Amazon faces US trial over alleged Prime subscription tricks

Jury selection began Monday in a US government lawsuit accusing e-commerce giant Amazon of using tricks to enroll millions of customers into its Prime subscription service and then making it nearly impossible to cancel.

Opening remarks by rival attorneys were slated for Tuesday, with witness testimony to follow.

The Federal Trade Commission’s complaint, filed in June 2023, alleges that Amazon knowingly used designs known as “dark patterns” to trick consumers into signing up for the $139-per-year Prime service during checkouts.
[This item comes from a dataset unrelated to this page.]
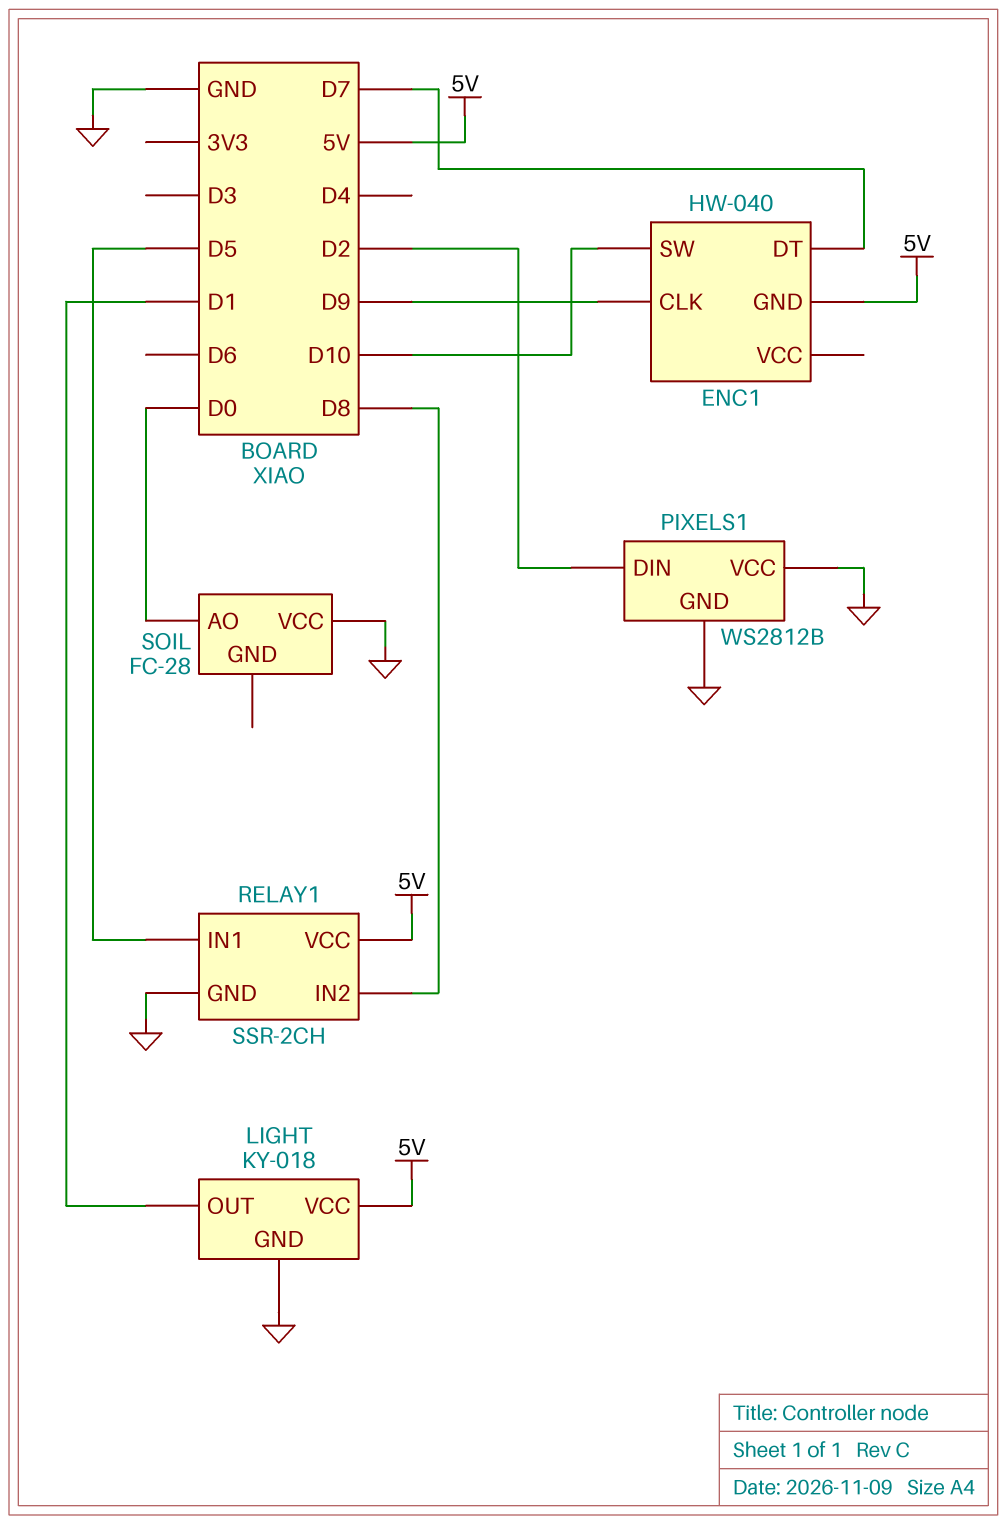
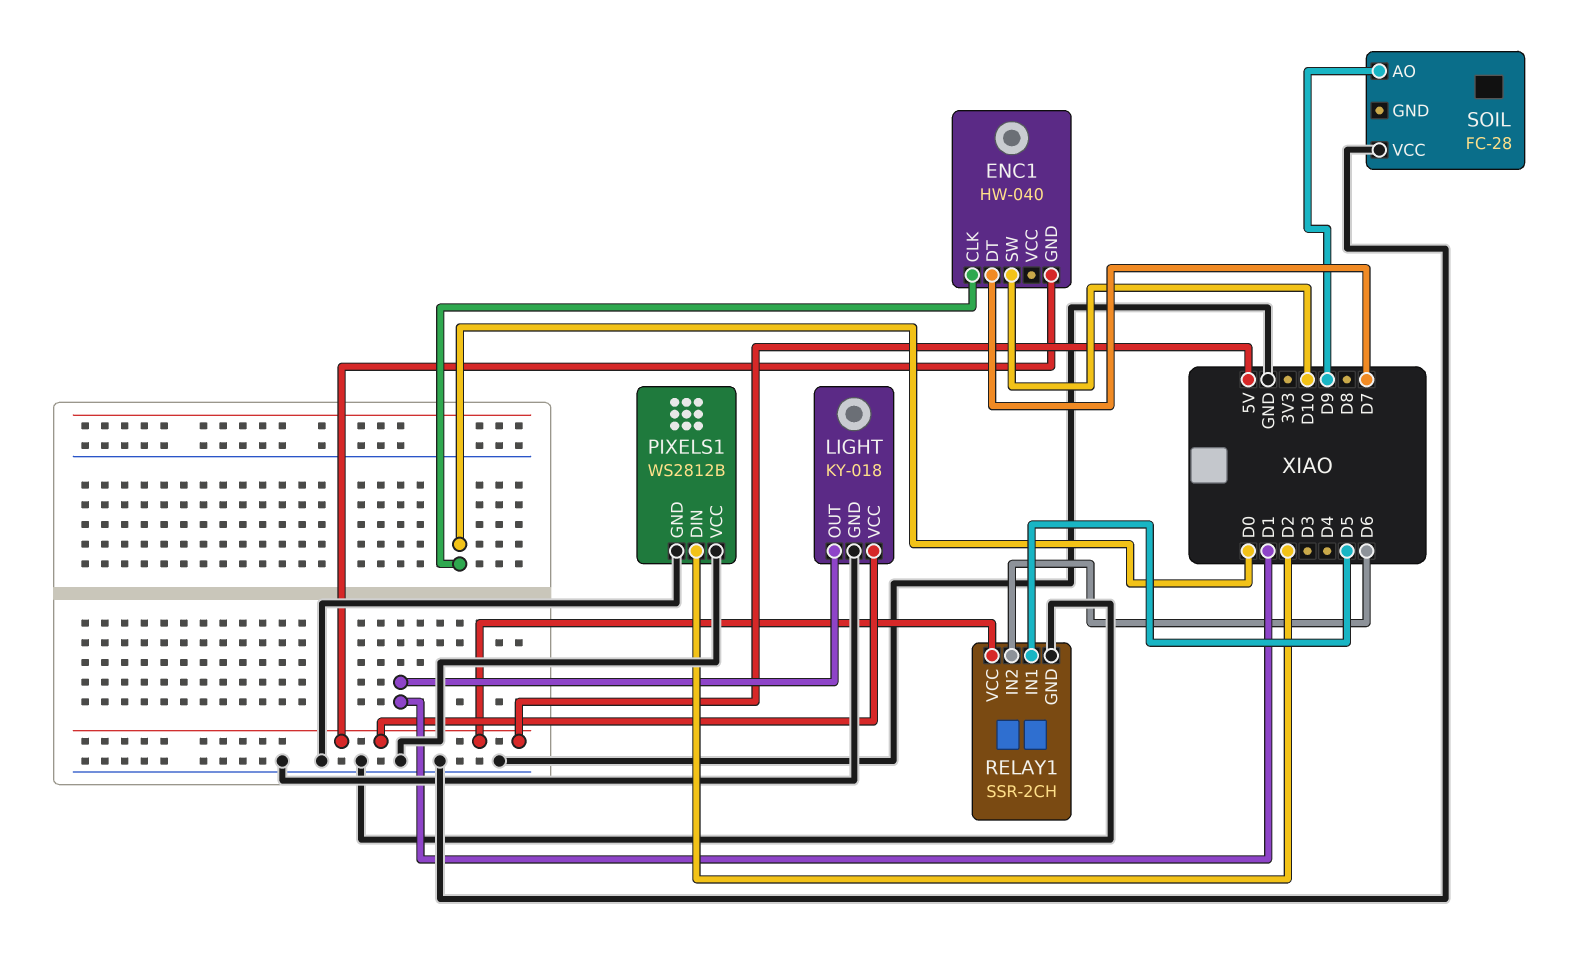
ENC1 pin CLK: D9 -> D0
RELAY1 pin IN2: D8 -> D6
SOIL pin AO: D0 -> D9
The case centers on two main allegations: that Amazon enrolled customers without clear consent through confusing checkout processes, and that it created a deliberately complex cancellation system internally nicknamed “Iliad” — after Homer’s epic about the long, arduous Trojan War.

US District Court Judge John Chun last week ruled that Amazon violated an online shopper protection law by collecting Prime subscriber billing information before disclosing terms of the service, according to excerpts of the ruling shared on X, formerly Twitter.

The summary judgement by Chun puts Amazon at a disadvantage for the trial before Chun in his Seattle courtroom.

Chun is also presiding over a separate FTC case that accuses Amazon of running an illegal monopoly, with that case due to go to trial in 2027.